– O que te aconteceu, hein?
(O que me aconteceu foi que eu apostei tantas vezes e apostei errado e passei perfume achando que você fosse chegar no horário certo e ver que ainda dava tempo de me convidar pro baile. Toquei a bola branca pro buraco e não sabia o que isso significava porque você nunca podia me ensinar a jogar sinuca na Bambina. Tive dor de cabeça e ressaca solitária com mais dois estranhos num motel caído da Glória porque você achava que a Lapa fedia e não podia ter feito nem o esforço de levantar a bunda da cama pra me acompanhar. Ah, mas se eu fosse uma dessas suas loiras-morenas-ruivas sedutoras de batom vermelho, você teria levantado e colocado um paletó bonito ou um suéter cor de vinho como um dos presentes meus que você nunca usou. Ou talvez nem olhasse porque você nem liga pro meu perfume.
Acontece que eu quebrei a unha dirigindo no meio da madruga pra te buscar, e você sabe quanto tempo demora pra ela crescer de novo? Eu já acho que surgiu uns cabelos brancos e não tem propaganda de Seda que me convença que você é uma boa razão me deixar despentear. Bonita essa tua intensidade mostrada pros outros, mas será que você imagina que estar com os nervos à flor da pele por sua causa vai além da bondade da catarse e se torna irritantemente doloroso? O que me aconteceu foi que eu caí e você continuou olhando pra bunda da magricela que nem se parecia comigo (e isso talvez explique o porquê de você ter olhado).
Acontece que você nem é lá grande coisa e as minhas amigas não sacaram ainda o charme das suas covinhas e das suas ligações repentinas me contando alguma coisa sobre uma série boba que eu nunca vou ver.

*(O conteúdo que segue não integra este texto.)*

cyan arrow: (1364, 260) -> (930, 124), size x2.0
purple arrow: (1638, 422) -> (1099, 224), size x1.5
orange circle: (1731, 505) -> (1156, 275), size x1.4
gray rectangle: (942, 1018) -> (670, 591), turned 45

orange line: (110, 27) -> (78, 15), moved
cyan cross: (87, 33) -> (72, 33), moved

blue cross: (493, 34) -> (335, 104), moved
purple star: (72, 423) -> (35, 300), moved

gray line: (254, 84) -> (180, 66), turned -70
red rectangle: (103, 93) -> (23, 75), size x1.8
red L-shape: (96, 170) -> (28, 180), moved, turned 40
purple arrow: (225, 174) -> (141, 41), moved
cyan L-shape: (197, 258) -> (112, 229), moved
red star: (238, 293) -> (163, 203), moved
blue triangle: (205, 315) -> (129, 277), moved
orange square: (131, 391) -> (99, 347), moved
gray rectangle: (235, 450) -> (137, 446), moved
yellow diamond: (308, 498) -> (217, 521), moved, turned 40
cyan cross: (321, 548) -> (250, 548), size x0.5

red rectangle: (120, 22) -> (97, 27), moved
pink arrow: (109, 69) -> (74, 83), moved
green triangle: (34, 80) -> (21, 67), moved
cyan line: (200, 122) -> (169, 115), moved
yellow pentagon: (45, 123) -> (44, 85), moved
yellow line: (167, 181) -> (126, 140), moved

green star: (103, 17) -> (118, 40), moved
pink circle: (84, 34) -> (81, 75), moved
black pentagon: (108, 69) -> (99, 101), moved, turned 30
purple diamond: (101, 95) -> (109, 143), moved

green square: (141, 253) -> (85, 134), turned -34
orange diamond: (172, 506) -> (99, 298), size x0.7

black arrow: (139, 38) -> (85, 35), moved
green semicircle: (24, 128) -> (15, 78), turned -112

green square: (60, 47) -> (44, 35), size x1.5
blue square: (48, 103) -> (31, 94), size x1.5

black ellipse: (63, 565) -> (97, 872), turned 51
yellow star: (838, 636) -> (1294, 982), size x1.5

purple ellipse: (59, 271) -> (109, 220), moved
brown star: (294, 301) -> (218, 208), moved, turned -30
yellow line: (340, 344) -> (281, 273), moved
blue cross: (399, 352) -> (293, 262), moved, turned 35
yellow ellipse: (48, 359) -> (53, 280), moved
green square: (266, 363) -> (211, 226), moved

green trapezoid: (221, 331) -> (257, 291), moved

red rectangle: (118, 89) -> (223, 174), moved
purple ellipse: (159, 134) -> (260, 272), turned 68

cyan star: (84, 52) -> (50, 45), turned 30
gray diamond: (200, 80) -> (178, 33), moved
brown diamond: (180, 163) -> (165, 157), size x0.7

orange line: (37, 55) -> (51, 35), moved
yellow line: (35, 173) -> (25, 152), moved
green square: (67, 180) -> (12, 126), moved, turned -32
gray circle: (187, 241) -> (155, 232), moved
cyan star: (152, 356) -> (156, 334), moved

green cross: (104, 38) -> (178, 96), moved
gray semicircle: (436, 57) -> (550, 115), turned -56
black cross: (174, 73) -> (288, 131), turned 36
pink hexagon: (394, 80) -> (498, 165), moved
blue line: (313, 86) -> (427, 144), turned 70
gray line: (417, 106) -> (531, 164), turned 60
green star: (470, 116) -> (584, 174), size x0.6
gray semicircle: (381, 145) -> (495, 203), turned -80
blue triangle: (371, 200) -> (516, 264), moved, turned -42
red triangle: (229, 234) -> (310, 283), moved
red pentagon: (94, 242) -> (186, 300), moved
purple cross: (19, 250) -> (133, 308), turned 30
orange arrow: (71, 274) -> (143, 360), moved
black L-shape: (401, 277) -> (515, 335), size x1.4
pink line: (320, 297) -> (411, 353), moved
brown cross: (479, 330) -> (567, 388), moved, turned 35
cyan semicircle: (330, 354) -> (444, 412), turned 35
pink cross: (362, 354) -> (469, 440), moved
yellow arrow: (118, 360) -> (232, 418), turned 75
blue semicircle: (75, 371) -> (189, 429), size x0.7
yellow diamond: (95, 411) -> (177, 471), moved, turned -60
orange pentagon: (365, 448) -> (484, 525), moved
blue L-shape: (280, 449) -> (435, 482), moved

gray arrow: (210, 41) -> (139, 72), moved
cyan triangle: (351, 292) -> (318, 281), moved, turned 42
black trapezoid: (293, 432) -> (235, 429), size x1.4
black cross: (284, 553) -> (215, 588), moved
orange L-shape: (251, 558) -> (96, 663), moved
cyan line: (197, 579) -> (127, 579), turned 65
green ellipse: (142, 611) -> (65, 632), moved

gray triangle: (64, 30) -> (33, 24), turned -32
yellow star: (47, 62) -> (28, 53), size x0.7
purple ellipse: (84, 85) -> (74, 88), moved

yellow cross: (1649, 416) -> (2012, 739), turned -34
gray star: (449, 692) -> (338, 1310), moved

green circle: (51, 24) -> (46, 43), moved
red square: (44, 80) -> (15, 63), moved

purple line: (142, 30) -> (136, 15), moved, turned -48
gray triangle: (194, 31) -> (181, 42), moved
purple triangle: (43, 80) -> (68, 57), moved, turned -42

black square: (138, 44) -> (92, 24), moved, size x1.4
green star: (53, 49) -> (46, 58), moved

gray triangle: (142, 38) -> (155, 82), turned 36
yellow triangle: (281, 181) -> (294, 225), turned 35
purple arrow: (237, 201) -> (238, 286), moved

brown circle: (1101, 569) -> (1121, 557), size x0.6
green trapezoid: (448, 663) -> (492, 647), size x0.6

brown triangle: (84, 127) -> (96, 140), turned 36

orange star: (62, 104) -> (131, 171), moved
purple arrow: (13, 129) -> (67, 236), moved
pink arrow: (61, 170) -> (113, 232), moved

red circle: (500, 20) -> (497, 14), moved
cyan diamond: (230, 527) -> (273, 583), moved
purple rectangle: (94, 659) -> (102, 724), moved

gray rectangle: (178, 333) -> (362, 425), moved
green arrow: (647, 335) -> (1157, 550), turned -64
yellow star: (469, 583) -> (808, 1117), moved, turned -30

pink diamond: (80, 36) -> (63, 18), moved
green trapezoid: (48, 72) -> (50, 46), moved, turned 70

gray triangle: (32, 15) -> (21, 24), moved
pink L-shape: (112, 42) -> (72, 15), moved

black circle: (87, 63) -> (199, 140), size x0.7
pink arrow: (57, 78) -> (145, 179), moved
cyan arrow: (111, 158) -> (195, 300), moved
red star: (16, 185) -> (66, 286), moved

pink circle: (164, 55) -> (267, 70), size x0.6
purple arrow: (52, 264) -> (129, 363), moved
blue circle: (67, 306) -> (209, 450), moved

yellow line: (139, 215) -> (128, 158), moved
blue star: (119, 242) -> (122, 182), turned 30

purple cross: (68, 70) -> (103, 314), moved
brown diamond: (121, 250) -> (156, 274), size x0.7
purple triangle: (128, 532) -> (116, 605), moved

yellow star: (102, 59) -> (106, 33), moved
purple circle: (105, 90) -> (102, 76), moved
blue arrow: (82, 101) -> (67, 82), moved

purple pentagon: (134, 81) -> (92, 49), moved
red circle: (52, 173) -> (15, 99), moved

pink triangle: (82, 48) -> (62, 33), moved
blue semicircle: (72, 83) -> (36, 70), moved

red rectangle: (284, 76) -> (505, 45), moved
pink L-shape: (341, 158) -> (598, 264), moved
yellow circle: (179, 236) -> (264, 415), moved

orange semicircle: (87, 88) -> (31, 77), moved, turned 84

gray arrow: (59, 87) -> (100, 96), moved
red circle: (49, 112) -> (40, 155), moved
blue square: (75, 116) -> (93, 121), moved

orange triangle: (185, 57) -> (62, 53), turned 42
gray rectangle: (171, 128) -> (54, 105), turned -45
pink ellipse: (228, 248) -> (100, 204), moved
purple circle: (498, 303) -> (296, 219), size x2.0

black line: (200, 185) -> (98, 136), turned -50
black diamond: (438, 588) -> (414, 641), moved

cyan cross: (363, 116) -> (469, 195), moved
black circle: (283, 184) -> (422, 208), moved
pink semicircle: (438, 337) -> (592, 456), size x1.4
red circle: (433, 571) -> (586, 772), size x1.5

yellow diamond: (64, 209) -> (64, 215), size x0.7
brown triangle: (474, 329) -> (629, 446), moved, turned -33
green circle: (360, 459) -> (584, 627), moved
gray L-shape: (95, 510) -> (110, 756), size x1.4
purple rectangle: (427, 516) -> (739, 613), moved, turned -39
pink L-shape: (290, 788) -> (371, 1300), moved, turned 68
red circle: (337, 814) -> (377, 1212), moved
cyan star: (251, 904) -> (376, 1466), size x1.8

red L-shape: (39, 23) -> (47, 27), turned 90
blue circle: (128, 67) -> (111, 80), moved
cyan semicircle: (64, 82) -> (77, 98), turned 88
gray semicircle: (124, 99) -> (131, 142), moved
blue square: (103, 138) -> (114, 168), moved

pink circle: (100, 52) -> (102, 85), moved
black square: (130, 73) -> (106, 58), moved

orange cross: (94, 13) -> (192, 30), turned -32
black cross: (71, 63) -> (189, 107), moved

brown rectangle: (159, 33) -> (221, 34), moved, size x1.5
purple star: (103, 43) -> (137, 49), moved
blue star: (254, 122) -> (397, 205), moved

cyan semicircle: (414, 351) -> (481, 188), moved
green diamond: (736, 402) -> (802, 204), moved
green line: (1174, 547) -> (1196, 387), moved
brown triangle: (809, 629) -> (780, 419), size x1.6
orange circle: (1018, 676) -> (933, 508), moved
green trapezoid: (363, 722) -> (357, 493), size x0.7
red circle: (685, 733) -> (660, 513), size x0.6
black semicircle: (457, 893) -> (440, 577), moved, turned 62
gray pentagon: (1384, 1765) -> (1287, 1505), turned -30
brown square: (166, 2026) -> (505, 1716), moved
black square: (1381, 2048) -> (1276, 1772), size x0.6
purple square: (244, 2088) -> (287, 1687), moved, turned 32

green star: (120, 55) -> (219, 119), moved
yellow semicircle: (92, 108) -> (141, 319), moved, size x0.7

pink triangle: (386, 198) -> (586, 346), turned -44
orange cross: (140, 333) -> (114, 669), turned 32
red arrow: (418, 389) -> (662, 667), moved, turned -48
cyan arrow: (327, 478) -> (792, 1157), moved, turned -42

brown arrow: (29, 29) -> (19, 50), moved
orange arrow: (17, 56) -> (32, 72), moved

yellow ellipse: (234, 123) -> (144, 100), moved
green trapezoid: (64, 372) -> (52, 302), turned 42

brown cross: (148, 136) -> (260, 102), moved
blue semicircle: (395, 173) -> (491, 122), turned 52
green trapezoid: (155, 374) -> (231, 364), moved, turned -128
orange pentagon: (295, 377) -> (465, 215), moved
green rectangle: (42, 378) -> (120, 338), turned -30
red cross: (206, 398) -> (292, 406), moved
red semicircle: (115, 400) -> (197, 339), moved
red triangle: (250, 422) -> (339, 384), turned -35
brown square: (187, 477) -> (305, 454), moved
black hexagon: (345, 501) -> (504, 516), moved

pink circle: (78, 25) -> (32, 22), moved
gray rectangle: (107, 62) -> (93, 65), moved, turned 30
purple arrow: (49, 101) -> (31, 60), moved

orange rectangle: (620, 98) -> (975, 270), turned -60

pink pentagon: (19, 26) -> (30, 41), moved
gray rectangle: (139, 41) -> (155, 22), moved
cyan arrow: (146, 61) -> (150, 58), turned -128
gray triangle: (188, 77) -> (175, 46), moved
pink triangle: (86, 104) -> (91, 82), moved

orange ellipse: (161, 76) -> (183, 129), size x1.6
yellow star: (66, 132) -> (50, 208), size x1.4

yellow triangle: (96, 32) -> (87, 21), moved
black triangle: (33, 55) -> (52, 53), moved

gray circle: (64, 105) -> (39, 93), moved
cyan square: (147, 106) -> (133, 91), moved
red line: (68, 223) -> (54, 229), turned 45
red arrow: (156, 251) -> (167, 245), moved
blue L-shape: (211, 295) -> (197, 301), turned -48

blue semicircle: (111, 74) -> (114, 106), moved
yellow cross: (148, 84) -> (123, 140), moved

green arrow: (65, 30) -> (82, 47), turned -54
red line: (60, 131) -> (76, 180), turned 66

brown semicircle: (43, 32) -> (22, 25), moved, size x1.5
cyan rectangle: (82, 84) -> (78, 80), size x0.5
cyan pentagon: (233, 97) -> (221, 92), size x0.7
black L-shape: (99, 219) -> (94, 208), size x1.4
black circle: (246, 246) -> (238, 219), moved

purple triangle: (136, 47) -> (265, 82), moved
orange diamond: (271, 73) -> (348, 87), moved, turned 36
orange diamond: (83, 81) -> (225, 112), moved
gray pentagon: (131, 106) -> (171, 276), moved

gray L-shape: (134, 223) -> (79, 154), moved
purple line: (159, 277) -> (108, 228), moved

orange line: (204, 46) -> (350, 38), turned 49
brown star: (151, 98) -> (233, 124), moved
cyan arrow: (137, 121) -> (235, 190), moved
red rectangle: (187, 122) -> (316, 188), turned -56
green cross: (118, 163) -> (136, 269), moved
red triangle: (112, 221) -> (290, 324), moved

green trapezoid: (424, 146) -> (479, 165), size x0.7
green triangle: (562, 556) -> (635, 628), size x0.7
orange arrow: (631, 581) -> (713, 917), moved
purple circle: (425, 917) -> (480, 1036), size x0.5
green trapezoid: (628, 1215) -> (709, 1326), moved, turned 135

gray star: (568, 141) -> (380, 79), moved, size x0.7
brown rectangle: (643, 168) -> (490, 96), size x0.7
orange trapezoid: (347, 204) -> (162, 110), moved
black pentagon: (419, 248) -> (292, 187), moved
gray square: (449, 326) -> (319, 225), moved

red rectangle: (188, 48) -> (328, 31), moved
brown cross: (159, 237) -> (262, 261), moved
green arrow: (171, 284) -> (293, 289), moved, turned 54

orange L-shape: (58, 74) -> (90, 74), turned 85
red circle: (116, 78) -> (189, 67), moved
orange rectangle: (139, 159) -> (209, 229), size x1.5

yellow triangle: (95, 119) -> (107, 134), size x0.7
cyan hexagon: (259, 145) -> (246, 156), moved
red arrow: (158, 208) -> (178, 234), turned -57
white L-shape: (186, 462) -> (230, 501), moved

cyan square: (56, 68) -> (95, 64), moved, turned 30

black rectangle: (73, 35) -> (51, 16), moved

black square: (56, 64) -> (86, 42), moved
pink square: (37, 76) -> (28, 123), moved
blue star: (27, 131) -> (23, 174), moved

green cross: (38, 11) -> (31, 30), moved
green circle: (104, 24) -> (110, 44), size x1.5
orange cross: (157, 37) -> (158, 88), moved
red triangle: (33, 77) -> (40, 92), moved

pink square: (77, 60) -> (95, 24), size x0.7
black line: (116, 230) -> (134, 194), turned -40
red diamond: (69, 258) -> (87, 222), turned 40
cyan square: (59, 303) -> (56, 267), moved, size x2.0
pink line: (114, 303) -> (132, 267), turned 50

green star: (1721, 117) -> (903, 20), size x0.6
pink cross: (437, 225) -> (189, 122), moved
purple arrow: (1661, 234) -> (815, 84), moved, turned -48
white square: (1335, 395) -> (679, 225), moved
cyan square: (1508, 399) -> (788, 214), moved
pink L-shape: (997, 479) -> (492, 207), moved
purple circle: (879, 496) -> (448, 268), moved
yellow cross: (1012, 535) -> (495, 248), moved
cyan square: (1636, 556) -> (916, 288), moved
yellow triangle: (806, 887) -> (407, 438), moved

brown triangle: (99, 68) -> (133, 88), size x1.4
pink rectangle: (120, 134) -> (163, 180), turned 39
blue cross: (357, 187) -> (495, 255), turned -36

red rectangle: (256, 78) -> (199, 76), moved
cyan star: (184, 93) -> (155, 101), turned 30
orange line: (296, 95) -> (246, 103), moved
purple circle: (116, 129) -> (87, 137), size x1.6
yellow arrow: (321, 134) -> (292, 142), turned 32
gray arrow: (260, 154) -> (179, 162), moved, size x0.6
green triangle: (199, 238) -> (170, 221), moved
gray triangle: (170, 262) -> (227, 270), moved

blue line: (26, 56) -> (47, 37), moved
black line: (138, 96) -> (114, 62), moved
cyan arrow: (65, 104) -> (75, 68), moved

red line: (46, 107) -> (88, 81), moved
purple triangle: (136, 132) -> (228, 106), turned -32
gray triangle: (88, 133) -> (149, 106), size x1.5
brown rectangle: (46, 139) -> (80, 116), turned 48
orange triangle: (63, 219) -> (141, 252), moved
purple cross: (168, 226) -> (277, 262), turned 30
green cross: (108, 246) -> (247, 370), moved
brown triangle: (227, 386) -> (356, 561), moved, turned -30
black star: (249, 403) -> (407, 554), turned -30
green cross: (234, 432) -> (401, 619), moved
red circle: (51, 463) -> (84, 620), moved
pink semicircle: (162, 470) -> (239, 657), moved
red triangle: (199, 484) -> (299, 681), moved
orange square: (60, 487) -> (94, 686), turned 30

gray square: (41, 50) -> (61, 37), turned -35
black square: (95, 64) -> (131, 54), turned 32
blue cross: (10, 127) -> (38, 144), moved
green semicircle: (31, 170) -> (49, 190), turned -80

Eu fico pensando se quando a gente era menor você não reparava as minhas piscadelas ou se acha até hoje que eu tenho algum tipo de caguete engraçado. Seria cômico se não fosse comigo, se não fosse você, se não dependesse dessa sua lerdeza sem igual que não enxerga que eu gosto de você. E nem me importa tanto assim que você seja meio fã de música pop. Nem me importa que você me mande umas mensagens perguntando o que eu achei sobre as suas pretendentes e nem que eu tenha lugar cativo, cama, comida e roupa passada na sua friendzone. Nenhuma delas te faz rir como eu, te atura de cueca do Bob Esponja tentando se seconder do meu pai dentro do meu armário, te defende sempre que a minha mãe diz que você é gay (ainda que isso explicasse o porquê de você só ter tentado me agarrar bêbado) e tudo mais.
Ah, acontece que você é meio idiota, bobinho e todas essas coisas que eu não queria que você fosse – porque só me fazem gostar mais de você. Pena que é meio tapado, meio frustrado, meio que tem medo de arriscar a gente, meio que nem sei mesmo se gosta de mim e insisto: isso me irrita. E o pior é que eu nem consigo expressar raiva porque eu sou uma dessas nervosinhas sorridentes. Minha boca se abre, meu riso se solta, mas eu queria mesmo era cravar as unhas no seu pescoço e tentar te marcar um pouquinho como você faz comigo.)
– Nada. O de sempre. E você nem sabe. Mas deixa pra lá.